We now turn to plaintiffs’ cross appeal. Although General Municipal Law § 205-e provides a statutory right of action for a police officer against a fellow officer or employer notwithstanding the bar of the firefighter’s rule to a common-law tort action (see General Municipal Law § 205-e [1]; General Obligations *203Law § 11-106 [2]; Williams v City of New York, 2 NY3d at 363), defendants have established as a matter of law “either that [they] did not negligently violate any relevant government provision or that, if [they] did, the violation did not directly or indirectly cause plaintiffs injuries” (Giuffrida v Citibank Corp., 100 NY2d at 82; see Zanghi v Niagara Frontier Transp. Commn., 85 NY2d 423, 441 [1995]). The statute relied upon by plaintiffs to support their General Municipal Law § 205-e cause of action—Agriculture and Markets Law § 121 (2)—requires that a police officer who witnesses a dog attack or threaten to attack a person make a complaint to a municipal judge or justice. This statute, which is contained in Agriculture and Markets Law article 7, entitled “Licensing, Identification and Control of “Dogs,” and is found within the section entitled “[d]angerous dogs,” and establishes the procedures for a judicial determination that a dog is dangerous and imposes liability on dog owners for certain injuries caused by the dog (see generally Agriculture and Markets Law § 121). Such statute does not impose a “clear legal duty” on defendants to refrain from taking other immediate action that they deem appropriate under the circumstances prior to reporting a dog attack (see generally Brinkerhoff v County of St. Lawrence, 70 AD3d 1272, 1274-1275 [2010]). However, even if we were to conclude that the statute was applicable to plaintiffs’ claims here, they have failed to raise a triable issue of fact as to whether defendants’ alleged violation of such statute—specifically, their failure to report the attack on plaintiff by the dog—contributed to plaintiffs injuries (see generally Zuckerman v City of New York, 49 NY2d 557, 562 [1980]). Thus, plaintiffs’ General Municipal Law § 205-e claim was properly dismissed.
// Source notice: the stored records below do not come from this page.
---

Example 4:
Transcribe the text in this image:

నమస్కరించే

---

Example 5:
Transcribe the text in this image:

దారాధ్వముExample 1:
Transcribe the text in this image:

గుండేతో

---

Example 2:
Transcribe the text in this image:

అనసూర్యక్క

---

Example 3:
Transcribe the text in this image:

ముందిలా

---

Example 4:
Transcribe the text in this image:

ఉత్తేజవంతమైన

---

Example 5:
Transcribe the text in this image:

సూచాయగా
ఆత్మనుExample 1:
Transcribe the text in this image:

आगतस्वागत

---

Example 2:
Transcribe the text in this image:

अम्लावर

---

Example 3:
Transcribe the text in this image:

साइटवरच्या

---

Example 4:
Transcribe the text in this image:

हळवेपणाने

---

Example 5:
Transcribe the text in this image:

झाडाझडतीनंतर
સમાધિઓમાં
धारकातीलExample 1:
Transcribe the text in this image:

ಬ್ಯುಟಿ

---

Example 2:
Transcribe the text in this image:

Plaintiffs’ remaining contentions have been considered and found to be unavailing.
Spain, J.P., Rose and Kavanagh, JJ., concur.
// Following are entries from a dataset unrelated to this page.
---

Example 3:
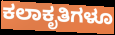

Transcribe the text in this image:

ಕಲಾಕೃತಿಗಳೂ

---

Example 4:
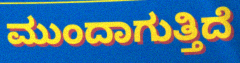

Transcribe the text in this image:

ಮುಂದಾಗುತ್ತಿದೆ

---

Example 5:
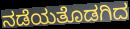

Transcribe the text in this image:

ನಡೆಯತೊಡಗಿದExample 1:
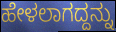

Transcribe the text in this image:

ಹೇಳಲಾಗದ್ದನ್ನು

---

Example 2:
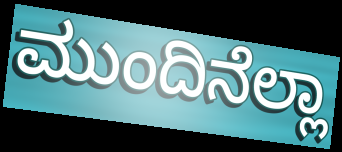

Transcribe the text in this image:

ಮುಂದಿನೆಲ್ಲಾ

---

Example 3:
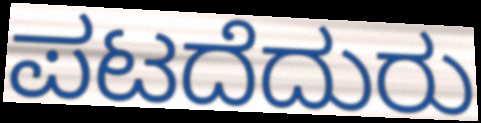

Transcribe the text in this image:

ಪಟದೆದುರು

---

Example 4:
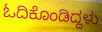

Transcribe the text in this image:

ಓದಿಕೊಂಡಿದ್ದಳು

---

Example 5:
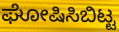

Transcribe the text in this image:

ಘೋಷಿಸಿಬಿಟ್ಟ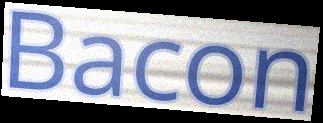
Bacon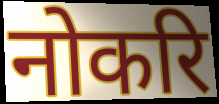
नोकरि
Ordered that the order is modified, on the law, without costs, by reversing so much thereof as partially denied defendants’ motion for summary judgment; motion granted in its entirety, summary judgment awarded to defendants and complaint dismissed; and, as so modified, affirmed.
For example, plaintiff was paid by the City, reported to the Chief of Police and wore his city police badge during the operation.